The objective of DAPSA – Data Access with Privacy, Security, and Accountability: Towards Virtual Research Rooms is to analyze and try to solve tough problems related to privacy, security, and accountability in data science.

Data about people is key to making informed decisions and driving research in medical and social sciences. But how can such data be used without sacrificing privacy? Here we form a unique collaboration of core researchers and researchers from social science and law, together with the Israeli Central Bureau of Statistics (ICBS).

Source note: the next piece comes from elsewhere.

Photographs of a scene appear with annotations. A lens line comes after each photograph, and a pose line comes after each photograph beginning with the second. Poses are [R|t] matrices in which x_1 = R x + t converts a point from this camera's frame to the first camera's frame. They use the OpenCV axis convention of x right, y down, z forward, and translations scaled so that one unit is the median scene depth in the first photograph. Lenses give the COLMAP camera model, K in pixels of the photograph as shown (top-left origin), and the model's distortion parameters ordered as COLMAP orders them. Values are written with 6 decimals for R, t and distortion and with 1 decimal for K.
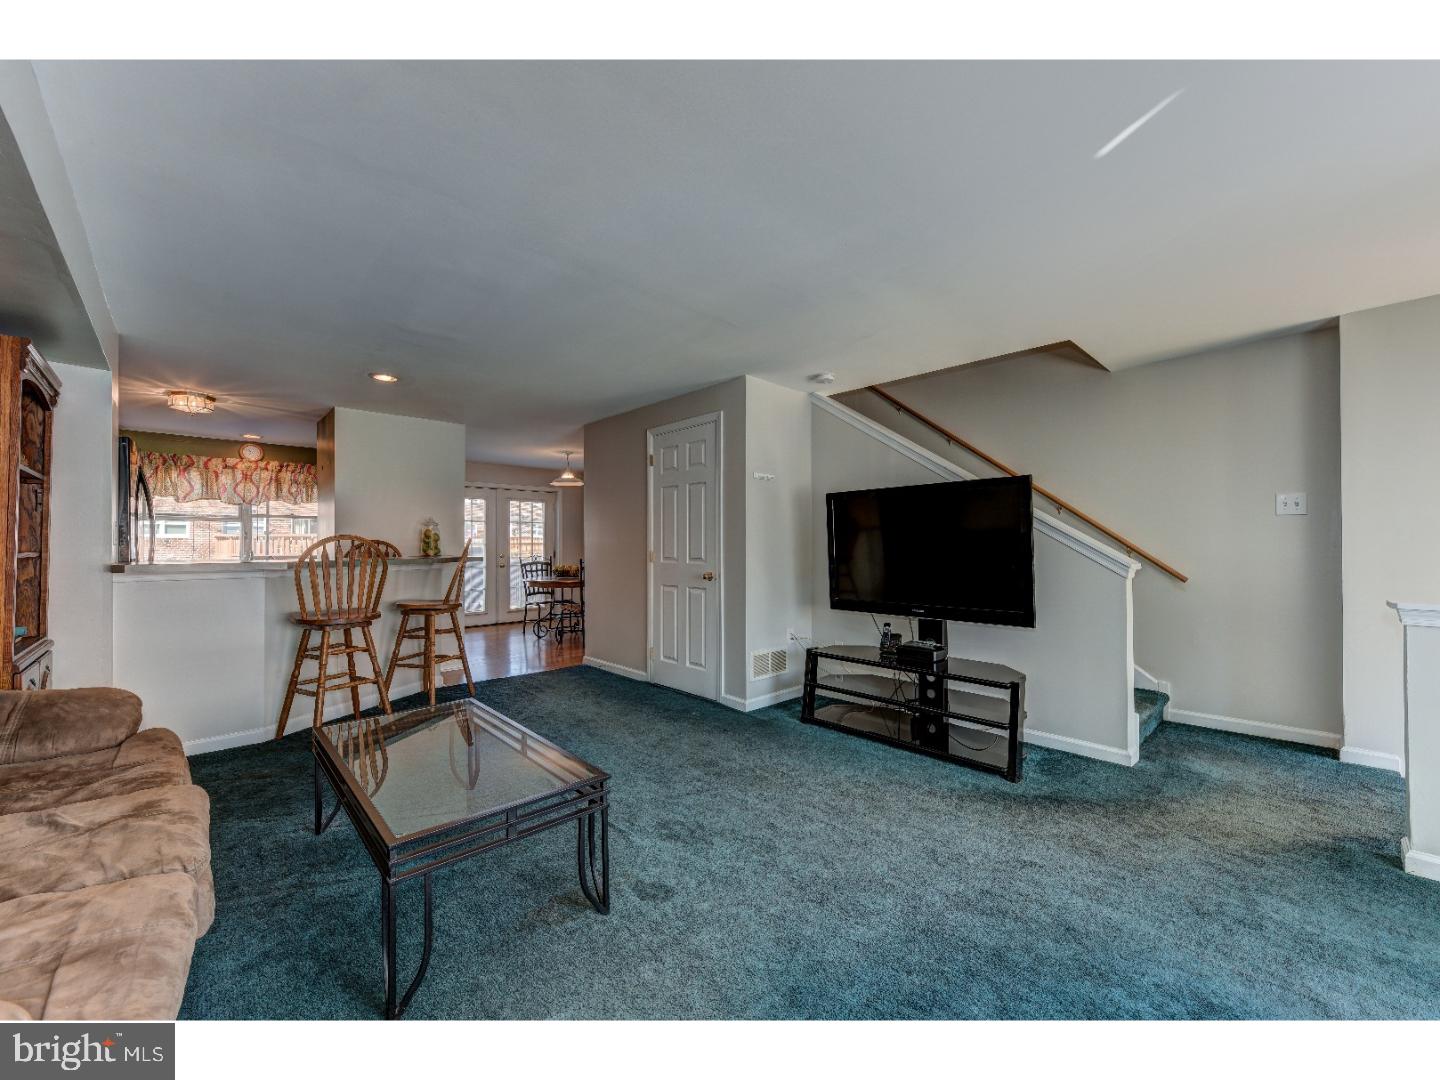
lens RADIAL K [[582.2, 0, 720.0], [0, 582.2, 540.0], [0, 0, 1]] dist [0.001238, 0.000210]
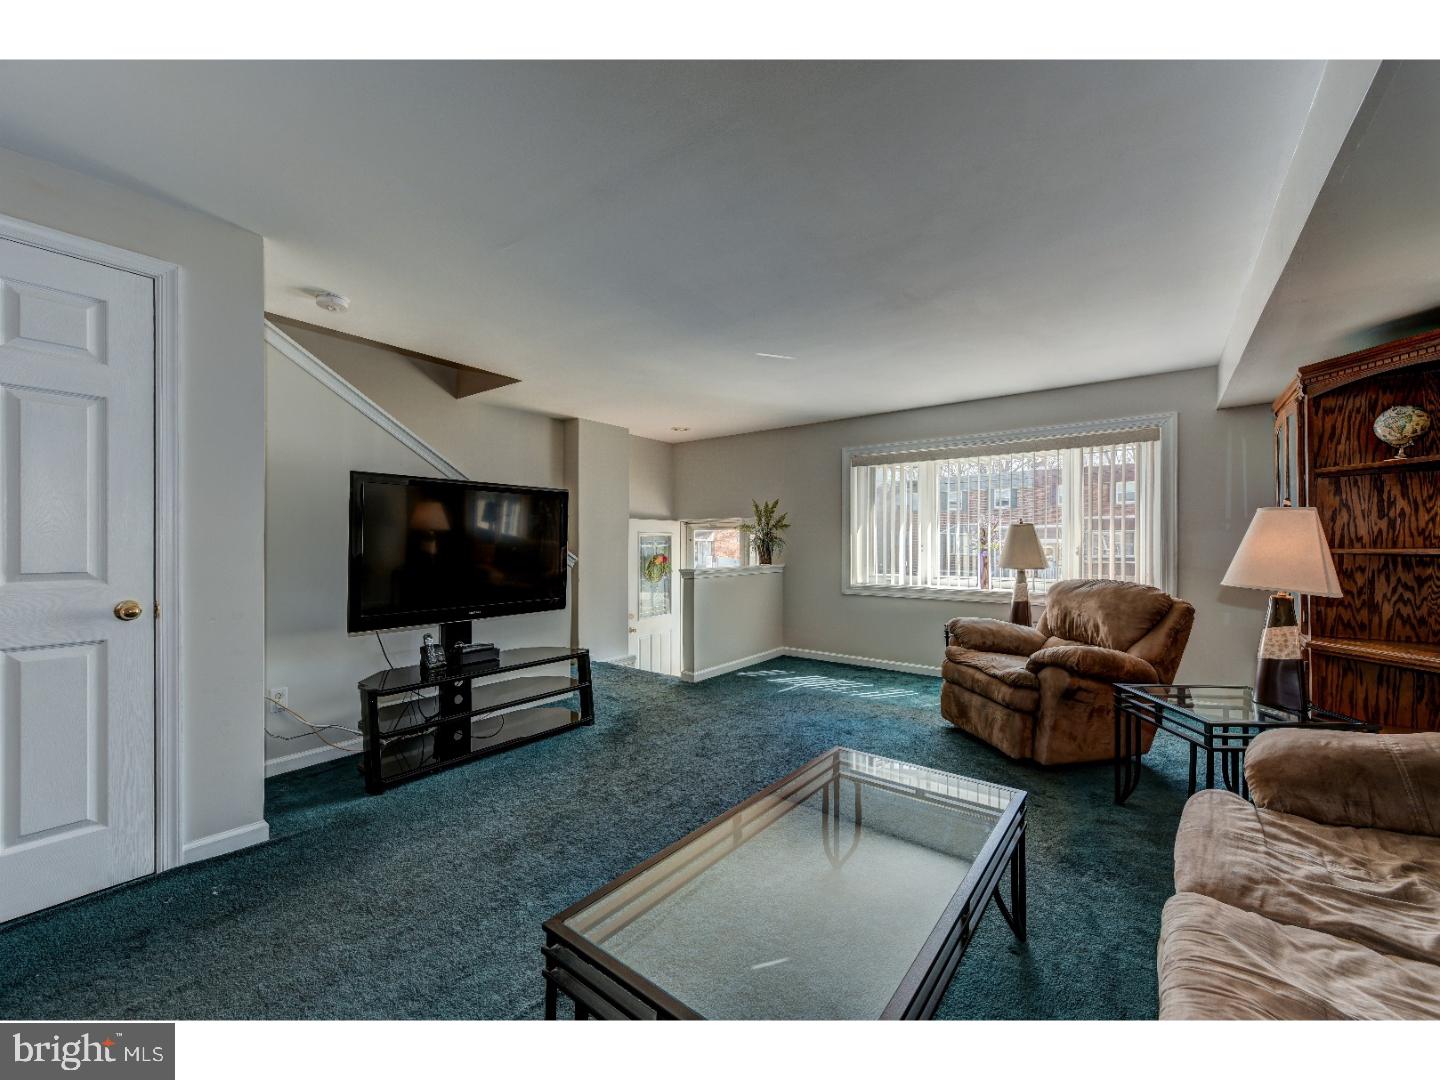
lens RADIAL K [[582.2, 0, 720.0], [0, 582.2, 540.0], [0, 0, 1]] dist [0.001238, 0.000210]
pose [[-0.167936, 0.004644, 0.985787, -0.660428], [-0.006847, 0.999959, -0.005878, 0.002595], [-0.985774, -0.007737, -0.167898, 0.732695]]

The research team will develop new theoretically grounded methods and algorithms for private, secure, and accountable data access and deploy these in virtual research rooms used by researchers at TAU and other Israeli research institutions.

The project is funded by the Data Science Excellence program at the Israel Council for Higher Education through TAD – Center for Artificial Intelligence & Data Science at Tel Aviv University.

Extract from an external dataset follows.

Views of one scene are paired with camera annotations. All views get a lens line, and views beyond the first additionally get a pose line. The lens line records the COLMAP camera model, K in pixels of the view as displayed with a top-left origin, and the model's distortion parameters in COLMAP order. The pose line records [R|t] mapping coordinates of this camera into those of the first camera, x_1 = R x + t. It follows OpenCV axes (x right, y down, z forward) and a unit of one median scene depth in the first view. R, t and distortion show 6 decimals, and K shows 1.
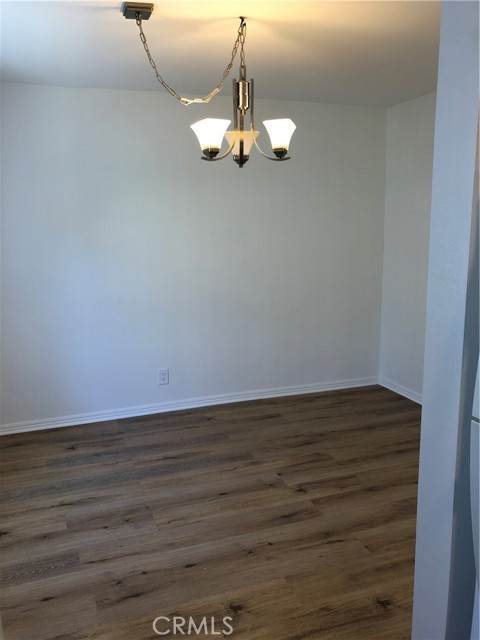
lens RADIAL K [[526.3, 0, 240.0], [0, 526.3, 320.0], [0, 0, 1]] dist [0.009468, -0.003735]
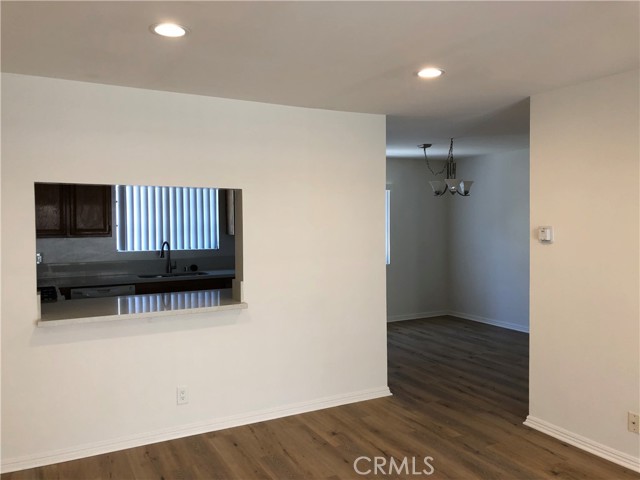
lens RADIAL K [[526.3, 0, 320.0], [0, 526.3, 240.0], [0, 0, 1]] dist [0.009468, -0.003735]
pose [[0.159264, 0.060210, -0.985398, 1.845275], [-0.181485, 0.982914, 0.030725, -0.055335], [0.970411, 0.173941, 0.167470, 0.064188]]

Open source code created as part of DAPSA our Github repository:

  • synthesize_mobility_chains: The repository contains code that analyze long mobility chains repositories (such as the location traces of an app user for several weeks) and synthesizes location traces using short-term memory networks (LSTMs), Markov Chains (MC), and variable-order Markov models
    (VMMs).
  • evaluate_synthetic_time_series: The repository contains code that evaluates measures for synthetic time series data, such as synthesis of the locations a set of people visit over a couple of weeks. The scripts compare the synthetic data to the original data and analyze how well the synthesis preserves the privacy of the original data subjects, the statistical similarity, the per-instance similarity, and the diversity of the synthetic data.
  • GPTalyze open-source Github repository: The library utilizes ChatGPT’s API to analyze short textual snippets, such as tweets, employing ChatGPT’s zero-shot-like abilities to summarize the discussed topics in a textual corpus and perform other Natural Language Processing (NLP) tasks, such as sentiment analysis and emotion detection.

The first paper in this project, “Synthesis of Longitudinal Human Location Sequences: Balancing Utility and Privacy“, was recently accepted to the ACM Transactions on Knowledge Discovery from Data (TKDD).